Text data extracted from pages:

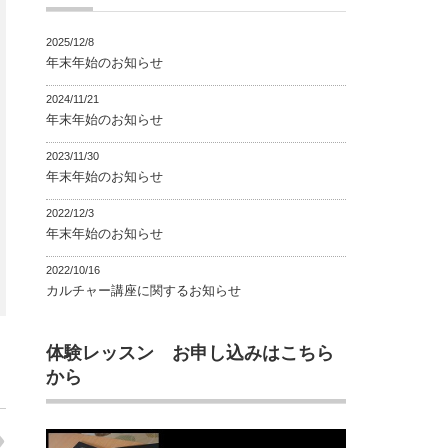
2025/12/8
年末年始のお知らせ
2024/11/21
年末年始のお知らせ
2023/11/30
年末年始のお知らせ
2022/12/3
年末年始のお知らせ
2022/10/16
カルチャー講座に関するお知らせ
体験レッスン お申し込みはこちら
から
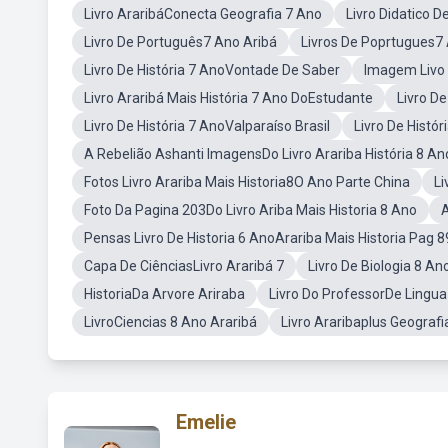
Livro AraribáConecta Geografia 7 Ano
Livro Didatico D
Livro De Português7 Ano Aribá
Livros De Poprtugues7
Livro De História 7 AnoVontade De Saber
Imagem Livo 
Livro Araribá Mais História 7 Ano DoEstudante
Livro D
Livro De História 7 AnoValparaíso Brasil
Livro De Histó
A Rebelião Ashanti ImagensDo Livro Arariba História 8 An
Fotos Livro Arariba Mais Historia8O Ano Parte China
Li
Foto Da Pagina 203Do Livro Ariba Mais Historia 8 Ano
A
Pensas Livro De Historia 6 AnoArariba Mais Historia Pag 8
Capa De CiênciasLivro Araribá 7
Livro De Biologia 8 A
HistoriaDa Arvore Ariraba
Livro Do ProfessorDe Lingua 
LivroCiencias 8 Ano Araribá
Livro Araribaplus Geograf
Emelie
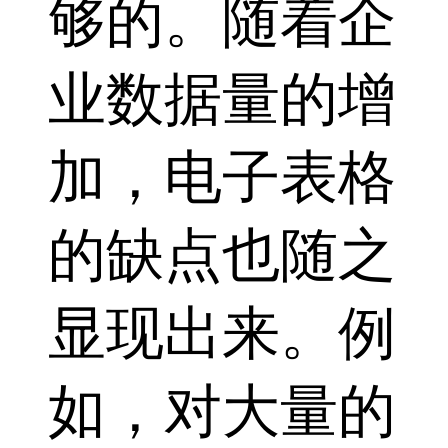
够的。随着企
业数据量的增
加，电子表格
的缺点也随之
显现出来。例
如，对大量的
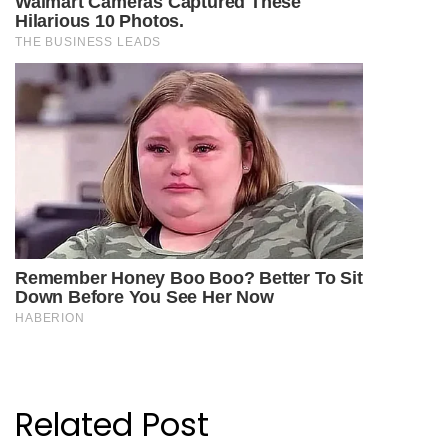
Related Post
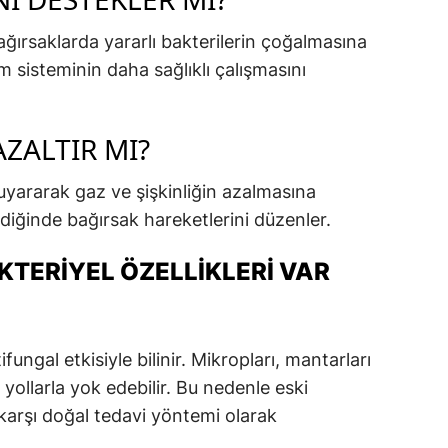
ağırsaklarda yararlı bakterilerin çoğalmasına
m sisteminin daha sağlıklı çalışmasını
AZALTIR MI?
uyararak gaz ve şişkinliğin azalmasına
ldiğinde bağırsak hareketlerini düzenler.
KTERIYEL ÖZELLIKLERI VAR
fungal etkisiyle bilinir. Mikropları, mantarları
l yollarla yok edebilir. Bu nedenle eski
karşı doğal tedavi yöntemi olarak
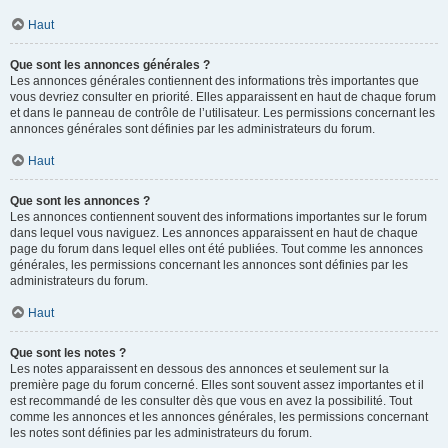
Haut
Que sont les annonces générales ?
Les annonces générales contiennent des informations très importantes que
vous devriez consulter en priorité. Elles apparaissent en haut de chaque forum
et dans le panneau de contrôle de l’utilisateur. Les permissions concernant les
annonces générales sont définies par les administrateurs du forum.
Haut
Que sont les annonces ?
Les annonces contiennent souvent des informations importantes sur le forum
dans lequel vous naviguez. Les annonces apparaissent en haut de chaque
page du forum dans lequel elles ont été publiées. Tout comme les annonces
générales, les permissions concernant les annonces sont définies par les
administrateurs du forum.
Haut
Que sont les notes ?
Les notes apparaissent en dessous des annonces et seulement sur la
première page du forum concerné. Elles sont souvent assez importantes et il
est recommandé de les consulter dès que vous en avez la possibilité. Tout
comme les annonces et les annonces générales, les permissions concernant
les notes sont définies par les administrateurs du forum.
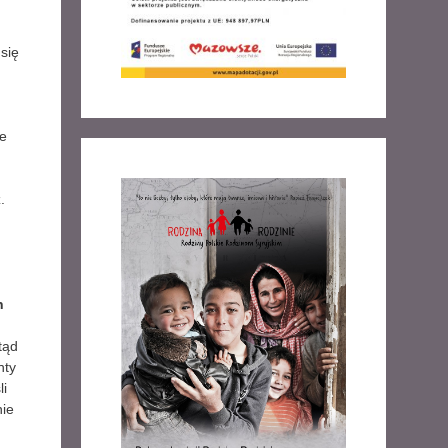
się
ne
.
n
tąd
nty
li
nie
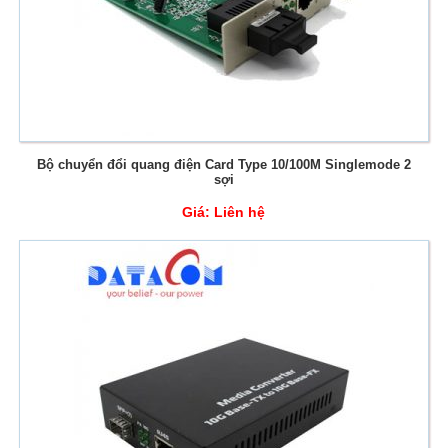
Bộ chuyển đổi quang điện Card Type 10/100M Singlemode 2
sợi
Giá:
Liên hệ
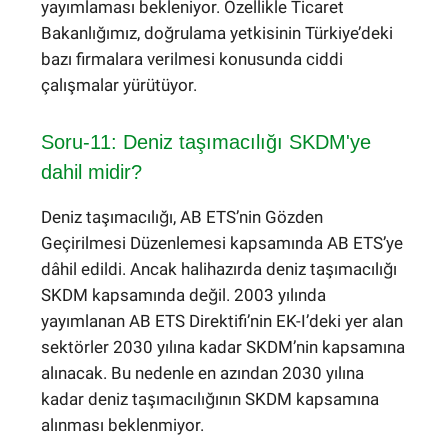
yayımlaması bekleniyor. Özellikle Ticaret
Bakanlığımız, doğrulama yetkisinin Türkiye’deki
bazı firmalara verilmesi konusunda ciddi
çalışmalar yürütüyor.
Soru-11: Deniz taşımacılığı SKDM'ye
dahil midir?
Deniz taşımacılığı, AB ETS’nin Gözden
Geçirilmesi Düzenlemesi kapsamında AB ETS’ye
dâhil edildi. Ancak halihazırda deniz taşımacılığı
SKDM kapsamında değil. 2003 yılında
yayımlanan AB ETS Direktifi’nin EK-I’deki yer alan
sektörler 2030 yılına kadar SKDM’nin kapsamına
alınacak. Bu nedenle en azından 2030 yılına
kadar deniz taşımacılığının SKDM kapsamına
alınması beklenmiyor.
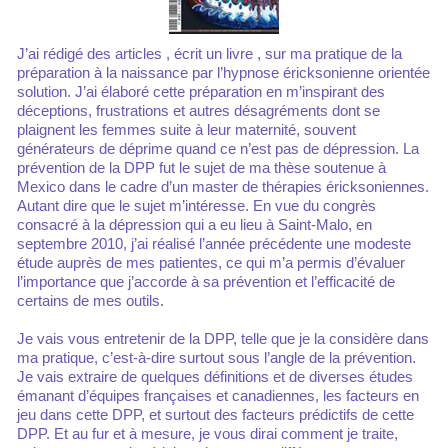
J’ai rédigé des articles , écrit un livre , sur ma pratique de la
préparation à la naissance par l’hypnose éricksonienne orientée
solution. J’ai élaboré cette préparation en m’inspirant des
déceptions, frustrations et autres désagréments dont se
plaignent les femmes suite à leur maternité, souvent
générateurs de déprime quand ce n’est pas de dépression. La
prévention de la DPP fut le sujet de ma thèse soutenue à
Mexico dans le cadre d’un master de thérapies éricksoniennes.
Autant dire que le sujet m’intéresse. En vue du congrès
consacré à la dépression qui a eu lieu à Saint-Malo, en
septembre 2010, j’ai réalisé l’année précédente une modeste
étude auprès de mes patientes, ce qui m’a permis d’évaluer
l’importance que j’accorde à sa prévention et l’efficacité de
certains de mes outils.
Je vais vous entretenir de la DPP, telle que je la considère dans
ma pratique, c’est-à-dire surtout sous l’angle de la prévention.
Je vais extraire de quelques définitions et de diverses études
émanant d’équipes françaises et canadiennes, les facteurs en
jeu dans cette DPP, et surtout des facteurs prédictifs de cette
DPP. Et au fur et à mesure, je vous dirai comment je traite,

▶ _PROBLEM TO WORK ON_
Copy out, word for word, every line of text read from the items above, and leave the pictures out of your answer.

▶ _RESULT OF THIS TASK_
2025/12/8
年末年始のお知らせ
2024/11/21
年末年始のお知らせ
2023/11/30
年末年始のお知らせ
2022/12/3
年末年始のお知らせ
2022/10/16
カルチャー講座に関するお知らせ
体験レッスン お申し込みはこちら
から
Livro AraribáConecta Geografia 7 Ano
Livro Didatico D
Livro De Português7 Ano Aribá
Livros De Poprtugues7
Livro De História 7 AnoVontade De Saber
Imagem Livo 
Livro Araribá Mais História 7 Ano DoEstudante
Livro D
Livro De História 7 AnoValparaíso Brasil
Livro De Histó
A Rebelião Ashanti ImagensDo Livro Arariba História 8 An
Fotos Livro Arariba Mais Historia8O Ano Parte China
Li
Foto Da Pagina 203Do Livro Ariba Mais Historia 8 Ano
A
Pensas Livro De Historia 6 AnoArariba Mais Historia Pag 8
Capa De CiênciasLivro Araribá 7
Livro De Biologia 8 A
HistoriaDa Arvore Ariraba
Livro Do ProfessorDe Lingua 
LivroCiencias 8 Ano Araribá
Livro Araribaplus Geograf
Emelie
够的。随着企
业数据量的增
加，电子表格
的缺点也随之
显现出来。例
如，对大量的
Related Post
ağırsaklarda yararlı bakterilerin çoğalmasına
m sisteminin daha sağlıklı çalışmasını
AZALTIR MI?
uyararak gaz ve şişkinliğin azalmasına
ldiğinde bağırsak hareketlerini düzenler.
KTERIYEL ÖZELLIKLERI VAR
fungal etkisiyle bilinir. Mikropları, mantarları
l yollarla yok edebilir. Bu nedenle eski
karşı doğal tedavi yöntemi olarak
Haut
Que sont les annonces générales ?
Les annonces générales contiennent des informations très importantes que
vous devriez consulter en priorité. Elles apparaissent en haut de chaque forum
et dans le panneau de contrôle de l’utilisateur. Les permissions concernant les
annonces générales sont définies par les administrateurs du forum.
Haut
Que sont les annonces ?
Les annonces contiennent souvent des informations importantes sur le forum
dans lequel vous naviguez. Les annonces apparaissent en haut de chaque
page du forum dans lequel elles ont été publiées. Tout comme les annonces
générales, les permissions concernant les annonces sont définies par les
administrateurs du forum.
Haut
Que sont les notes ?
Les notes apparaissent en dessous des annonces et seulement sur la
première page du forum concerné. Elles sont souvent assez importantes et il
est recommandé de les consulter dès que vous en avez la possibilité. Tout
comme les annonces et les annonces générales, les permissions concernant
les notes sont définies par les administrateurs du forum.
się
ne
.
n
tąd
nty
li
nie
Bộ chuyển đổi quang điện Card Type 10/100M Singlemode 2
sợi
Giá:
Liên hệ
yayımlaması bekleniyor. Özellikle Ticaret
Bakanlığımız, doğrulama yetkisinin Türkiye’deki
bazı firmalara verilmesi konusunda ciddi
çalışmalar yürütüyor.
Soru-11: Deniz taşımacılığı SKDM'ye
dahil midir?
Deniz taşımacılığı, AB ETS’nin Gözden
Geçirilmesi Düzenlemesi kapsamında AB ETS’ye
dâhil edildi. Ancak halihazırda deniz taşımacılığı
SKDM kapsamında değil. 2003 yılında
yayımlanan AB ETS Direktifi’nin EK-I’deki yer alan
sektörler 2030 yılına kadar SKDM’nin kapsamına
alınacak. Bu nedenle en azından 2030 yılına
kadar deniz taşımacılığının SKDM kapsamına
alınması beklenmiyor.
J’ai rédigé des articles , écrit un livre , sur ma pratique de la
préparation à la naissance par l’hypnose éricksonienne orientée
solution. J’ai élaboré cette préparation en m’inspirant des
déceptions, frustrations et autres désagréments dont se
plaignent les femmes suite à leur maternité, souvent
générateurs de déprime quand ce n’est pas de dépression. La
prévention de la DPP fut le sujet de ma thèse soutenue à
Mexico dans le cadre d’un master de thérapies éricksoniennes.
Autant dire que le sujet m’intéresse. En vue du congrès
consacré à la dépression qui a eu lieu à Saint-Malo, en
septembre 2010, j’ai réalisé l’année précédente une modeste
étude auprès de mes patientes, ce qui m’a permis d’évaluer
l’importance que j’accorde à sa prévention et l’efficacité de
certains de mes outils.
Je vais vous entretenir de la DPP, telle que je la considère dans
ma pratique, c’est-à-dire surtout sous l’angle de la prévention.
Je vais extraire de quelques définitions et de diverses études
émanant d’équipes françaises et canadiennes, les facteurs en
jeu dans cette DPP, et surtout des facteurs prédictifs de cette
DPP. Et au fur et à mesure, je vous dirai comment je traite,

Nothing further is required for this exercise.